━━━ Document excerpt ━━━

Tomb Raider: Underworld

I said it before, but... I hope there will be no demo before game's release. Demo is a waste of resources and degrades the quality of full game if guys-with-ties think that winter holiday is the only timeframe to release a game.
There's no way I'd have bought CivRev without a demo. Demo's open up your game to curious parties just looking for something to try, and if it's good, you'll bag yourself some extra sales. Not releasing a (well made and well thought out) demo is a very bad choice IMO.
 
There's no way I'd have bought CivRev without a demo. Demo's open up your game to curious parties just looking for something to try, and if it's good, you'll bag yourself some extra sales. Not releasing a (well made and well thought out) demo is a very bad choice IMO.

Where was that article that concluded that games without demo's sold more. Personally I don't that's true - I think games that sold very well would sell even more with a demo.
 
@Shifty Geezer: please note I said before game release. It's not that you have to buy game on day one.

@deepbrown: I think it's just whining, like that time movie flopped because of a game release. Bad games will do bad, with or without demo. Also one has to remember that demo is a demo, not a full game and not first X levels. Demo has to be a showcase of game's strengths. Unfortunately too many demos these days are just poor, stripped-down version of a full game. I'm sure THAT can hurt sales. ;)
 
@Shifty Geezer: please note I said before game release. It's not that you have to buy game on day one.

@deepbrown: I think it's just whining, like that time movie flopped because of a game release. Bad games will do bad, with or without demo. Also one has to remember that demo is a demo, not a full game and not first X levels. Demo has to be a showcase of game's strengths. Unfortunately too many demos these days are just poor, stripped-down version of a full game. I'm sure THAT can hurt sales. ;)

━━━ Supplied entries ━━━

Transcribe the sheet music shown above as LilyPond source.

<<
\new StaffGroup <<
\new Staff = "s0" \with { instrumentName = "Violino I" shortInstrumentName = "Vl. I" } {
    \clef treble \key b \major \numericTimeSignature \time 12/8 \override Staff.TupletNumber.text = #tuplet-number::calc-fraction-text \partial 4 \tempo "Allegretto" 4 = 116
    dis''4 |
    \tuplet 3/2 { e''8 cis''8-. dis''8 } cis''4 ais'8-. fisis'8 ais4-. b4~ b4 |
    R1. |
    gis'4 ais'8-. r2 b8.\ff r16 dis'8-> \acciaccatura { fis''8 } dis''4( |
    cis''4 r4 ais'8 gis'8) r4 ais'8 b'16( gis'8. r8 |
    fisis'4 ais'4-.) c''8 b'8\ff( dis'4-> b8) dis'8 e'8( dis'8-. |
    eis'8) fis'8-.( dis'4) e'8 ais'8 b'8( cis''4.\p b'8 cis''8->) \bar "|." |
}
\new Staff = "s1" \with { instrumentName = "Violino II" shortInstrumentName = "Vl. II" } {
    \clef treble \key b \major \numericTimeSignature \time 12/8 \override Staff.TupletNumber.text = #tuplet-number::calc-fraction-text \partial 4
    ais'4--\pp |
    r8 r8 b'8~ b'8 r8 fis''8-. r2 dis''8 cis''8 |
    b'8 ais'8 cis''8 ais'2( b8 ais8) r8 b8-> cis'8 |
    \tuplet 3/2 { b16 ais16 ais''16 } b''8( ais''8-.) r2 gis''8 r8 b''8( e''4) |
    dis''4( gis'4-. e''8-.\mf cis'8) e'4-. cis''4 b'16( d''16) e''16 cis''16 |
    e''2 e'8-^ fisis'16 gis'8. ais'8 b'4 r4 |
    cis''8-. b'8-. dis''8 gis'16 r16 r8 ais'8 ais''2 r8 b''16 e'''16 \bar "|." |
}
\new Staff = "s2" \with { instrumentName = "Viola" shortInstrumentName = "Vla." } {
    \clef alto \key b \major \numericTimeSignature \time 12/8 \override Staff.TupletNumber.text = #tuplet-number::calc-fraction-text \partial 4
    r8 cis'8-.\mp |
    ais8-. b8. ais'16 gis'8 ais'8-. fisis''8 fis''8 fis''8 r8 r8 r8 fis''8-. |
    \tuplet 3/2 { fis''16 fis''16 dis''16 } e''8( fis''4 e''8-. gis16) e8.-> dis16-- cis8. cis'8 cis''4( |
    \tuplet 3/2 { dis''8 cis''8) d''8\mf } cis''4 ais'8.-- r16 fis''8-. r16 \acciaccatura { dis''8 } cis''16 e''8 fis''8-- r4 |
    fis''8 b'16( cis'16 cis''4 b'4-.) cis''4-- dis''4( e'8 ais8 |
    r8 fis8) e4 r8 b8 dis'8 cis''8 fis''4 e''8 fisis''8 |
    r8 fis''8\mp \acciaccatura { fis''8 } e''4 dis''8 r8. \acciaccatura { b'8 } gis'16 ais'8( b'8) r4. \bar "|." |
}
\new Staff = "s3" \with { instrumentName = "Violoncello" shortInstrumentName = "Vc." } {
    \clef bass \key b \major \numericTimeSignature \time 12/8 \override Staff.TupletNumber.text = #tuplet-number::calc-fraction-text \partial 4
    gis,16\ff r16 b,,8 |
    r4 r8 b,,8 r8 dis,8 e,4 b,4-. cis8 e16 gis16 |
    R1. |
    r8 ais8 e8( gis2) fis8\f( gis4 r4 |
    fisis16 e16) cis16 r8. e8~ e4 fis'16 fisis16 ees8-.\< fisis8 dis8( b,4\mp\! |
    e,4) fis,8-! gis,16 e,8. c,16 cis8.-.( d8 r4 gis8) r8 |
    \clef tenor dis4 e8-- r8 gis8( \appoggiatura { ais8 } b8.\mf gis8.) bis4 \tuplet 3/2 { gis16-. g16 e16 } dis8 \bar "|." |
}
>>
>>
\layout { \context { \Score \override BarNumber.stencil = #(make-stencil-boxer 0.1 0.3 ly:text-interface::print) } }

━━━

Direction 1: In the forum thread about game demos, which game does one poster say they would not have bought without a demo?
Direction 2: Resume the forum thread about game demos with a new post after its last one.
This data was drawn from a separate source.

Response 1: CivRev

Response 2:
Perhaps. But the best selling games this generation didn't have a demo...then again, most of them were sequels!

Though AC did well without a demo.
 
Marketing Buzz is more important than a demo for selling a game…:cry:

And if creating a demo takes money away from marketing - or more accurately, the demo's cost is seen as part of the marketing budget - I'm not sure if a demo is a better idea than a big bunch of marketing. Both would be nice.
 
Where was that article that concluded that games without demo's sold more. Personally I don't that's true - I think games that sold very well would sell even more with a demo.

Most games that have demo's are "bad games", looking at the average review scores of games and if they have a demo or not, shows that the highest scoring games, thus also often the most selling games, tend not to have a demo at all.

Therefore i think the correlation between how good the game is and if it has demo or not, and the correlation between how good the game is and how it sells, are by far the most important factors to look at.

I tried looking for any significant sales that may come for demo's vs similarly scored games without demo's but i couldn't find anything conclusive.

The samples are to small to tell anything of scientific value, but from the little data i could find, it would seem that bad games that have demo's tend to have lower sales than generally bad games without demo's, for 75% + titles i couldn't find anything significant one way or the other.

I would guess marketing (which i have allmost no data of whatsoever) is the biggest explaning factor with sales for all games except for 90+% titles, as EA titles sell on average much higher than they should compared to the reviewscores, and EA has the biggest marketing budgets by far compared to the other games in this group except for first party titles with bug budgets.

Im not so sure if the games without a demo that sell very well would boolster the sales by much.
 
I bought Top Spin 3 last week purely based on the demo.... great game by the way after you unlearn the pong-like controls of the other tennis games. :D
 
On the other hand . . .

I was almost certainly going to buy Battlefield: Bad Company . . . until I played the demo.

So I guess it can work both ways.
 
Most games that have demo's are "bad games", looking at the average review scores of games and if they have a demo or not, shows that the highest scoring games, thus also often the most selling games, tend not to have a demo at all.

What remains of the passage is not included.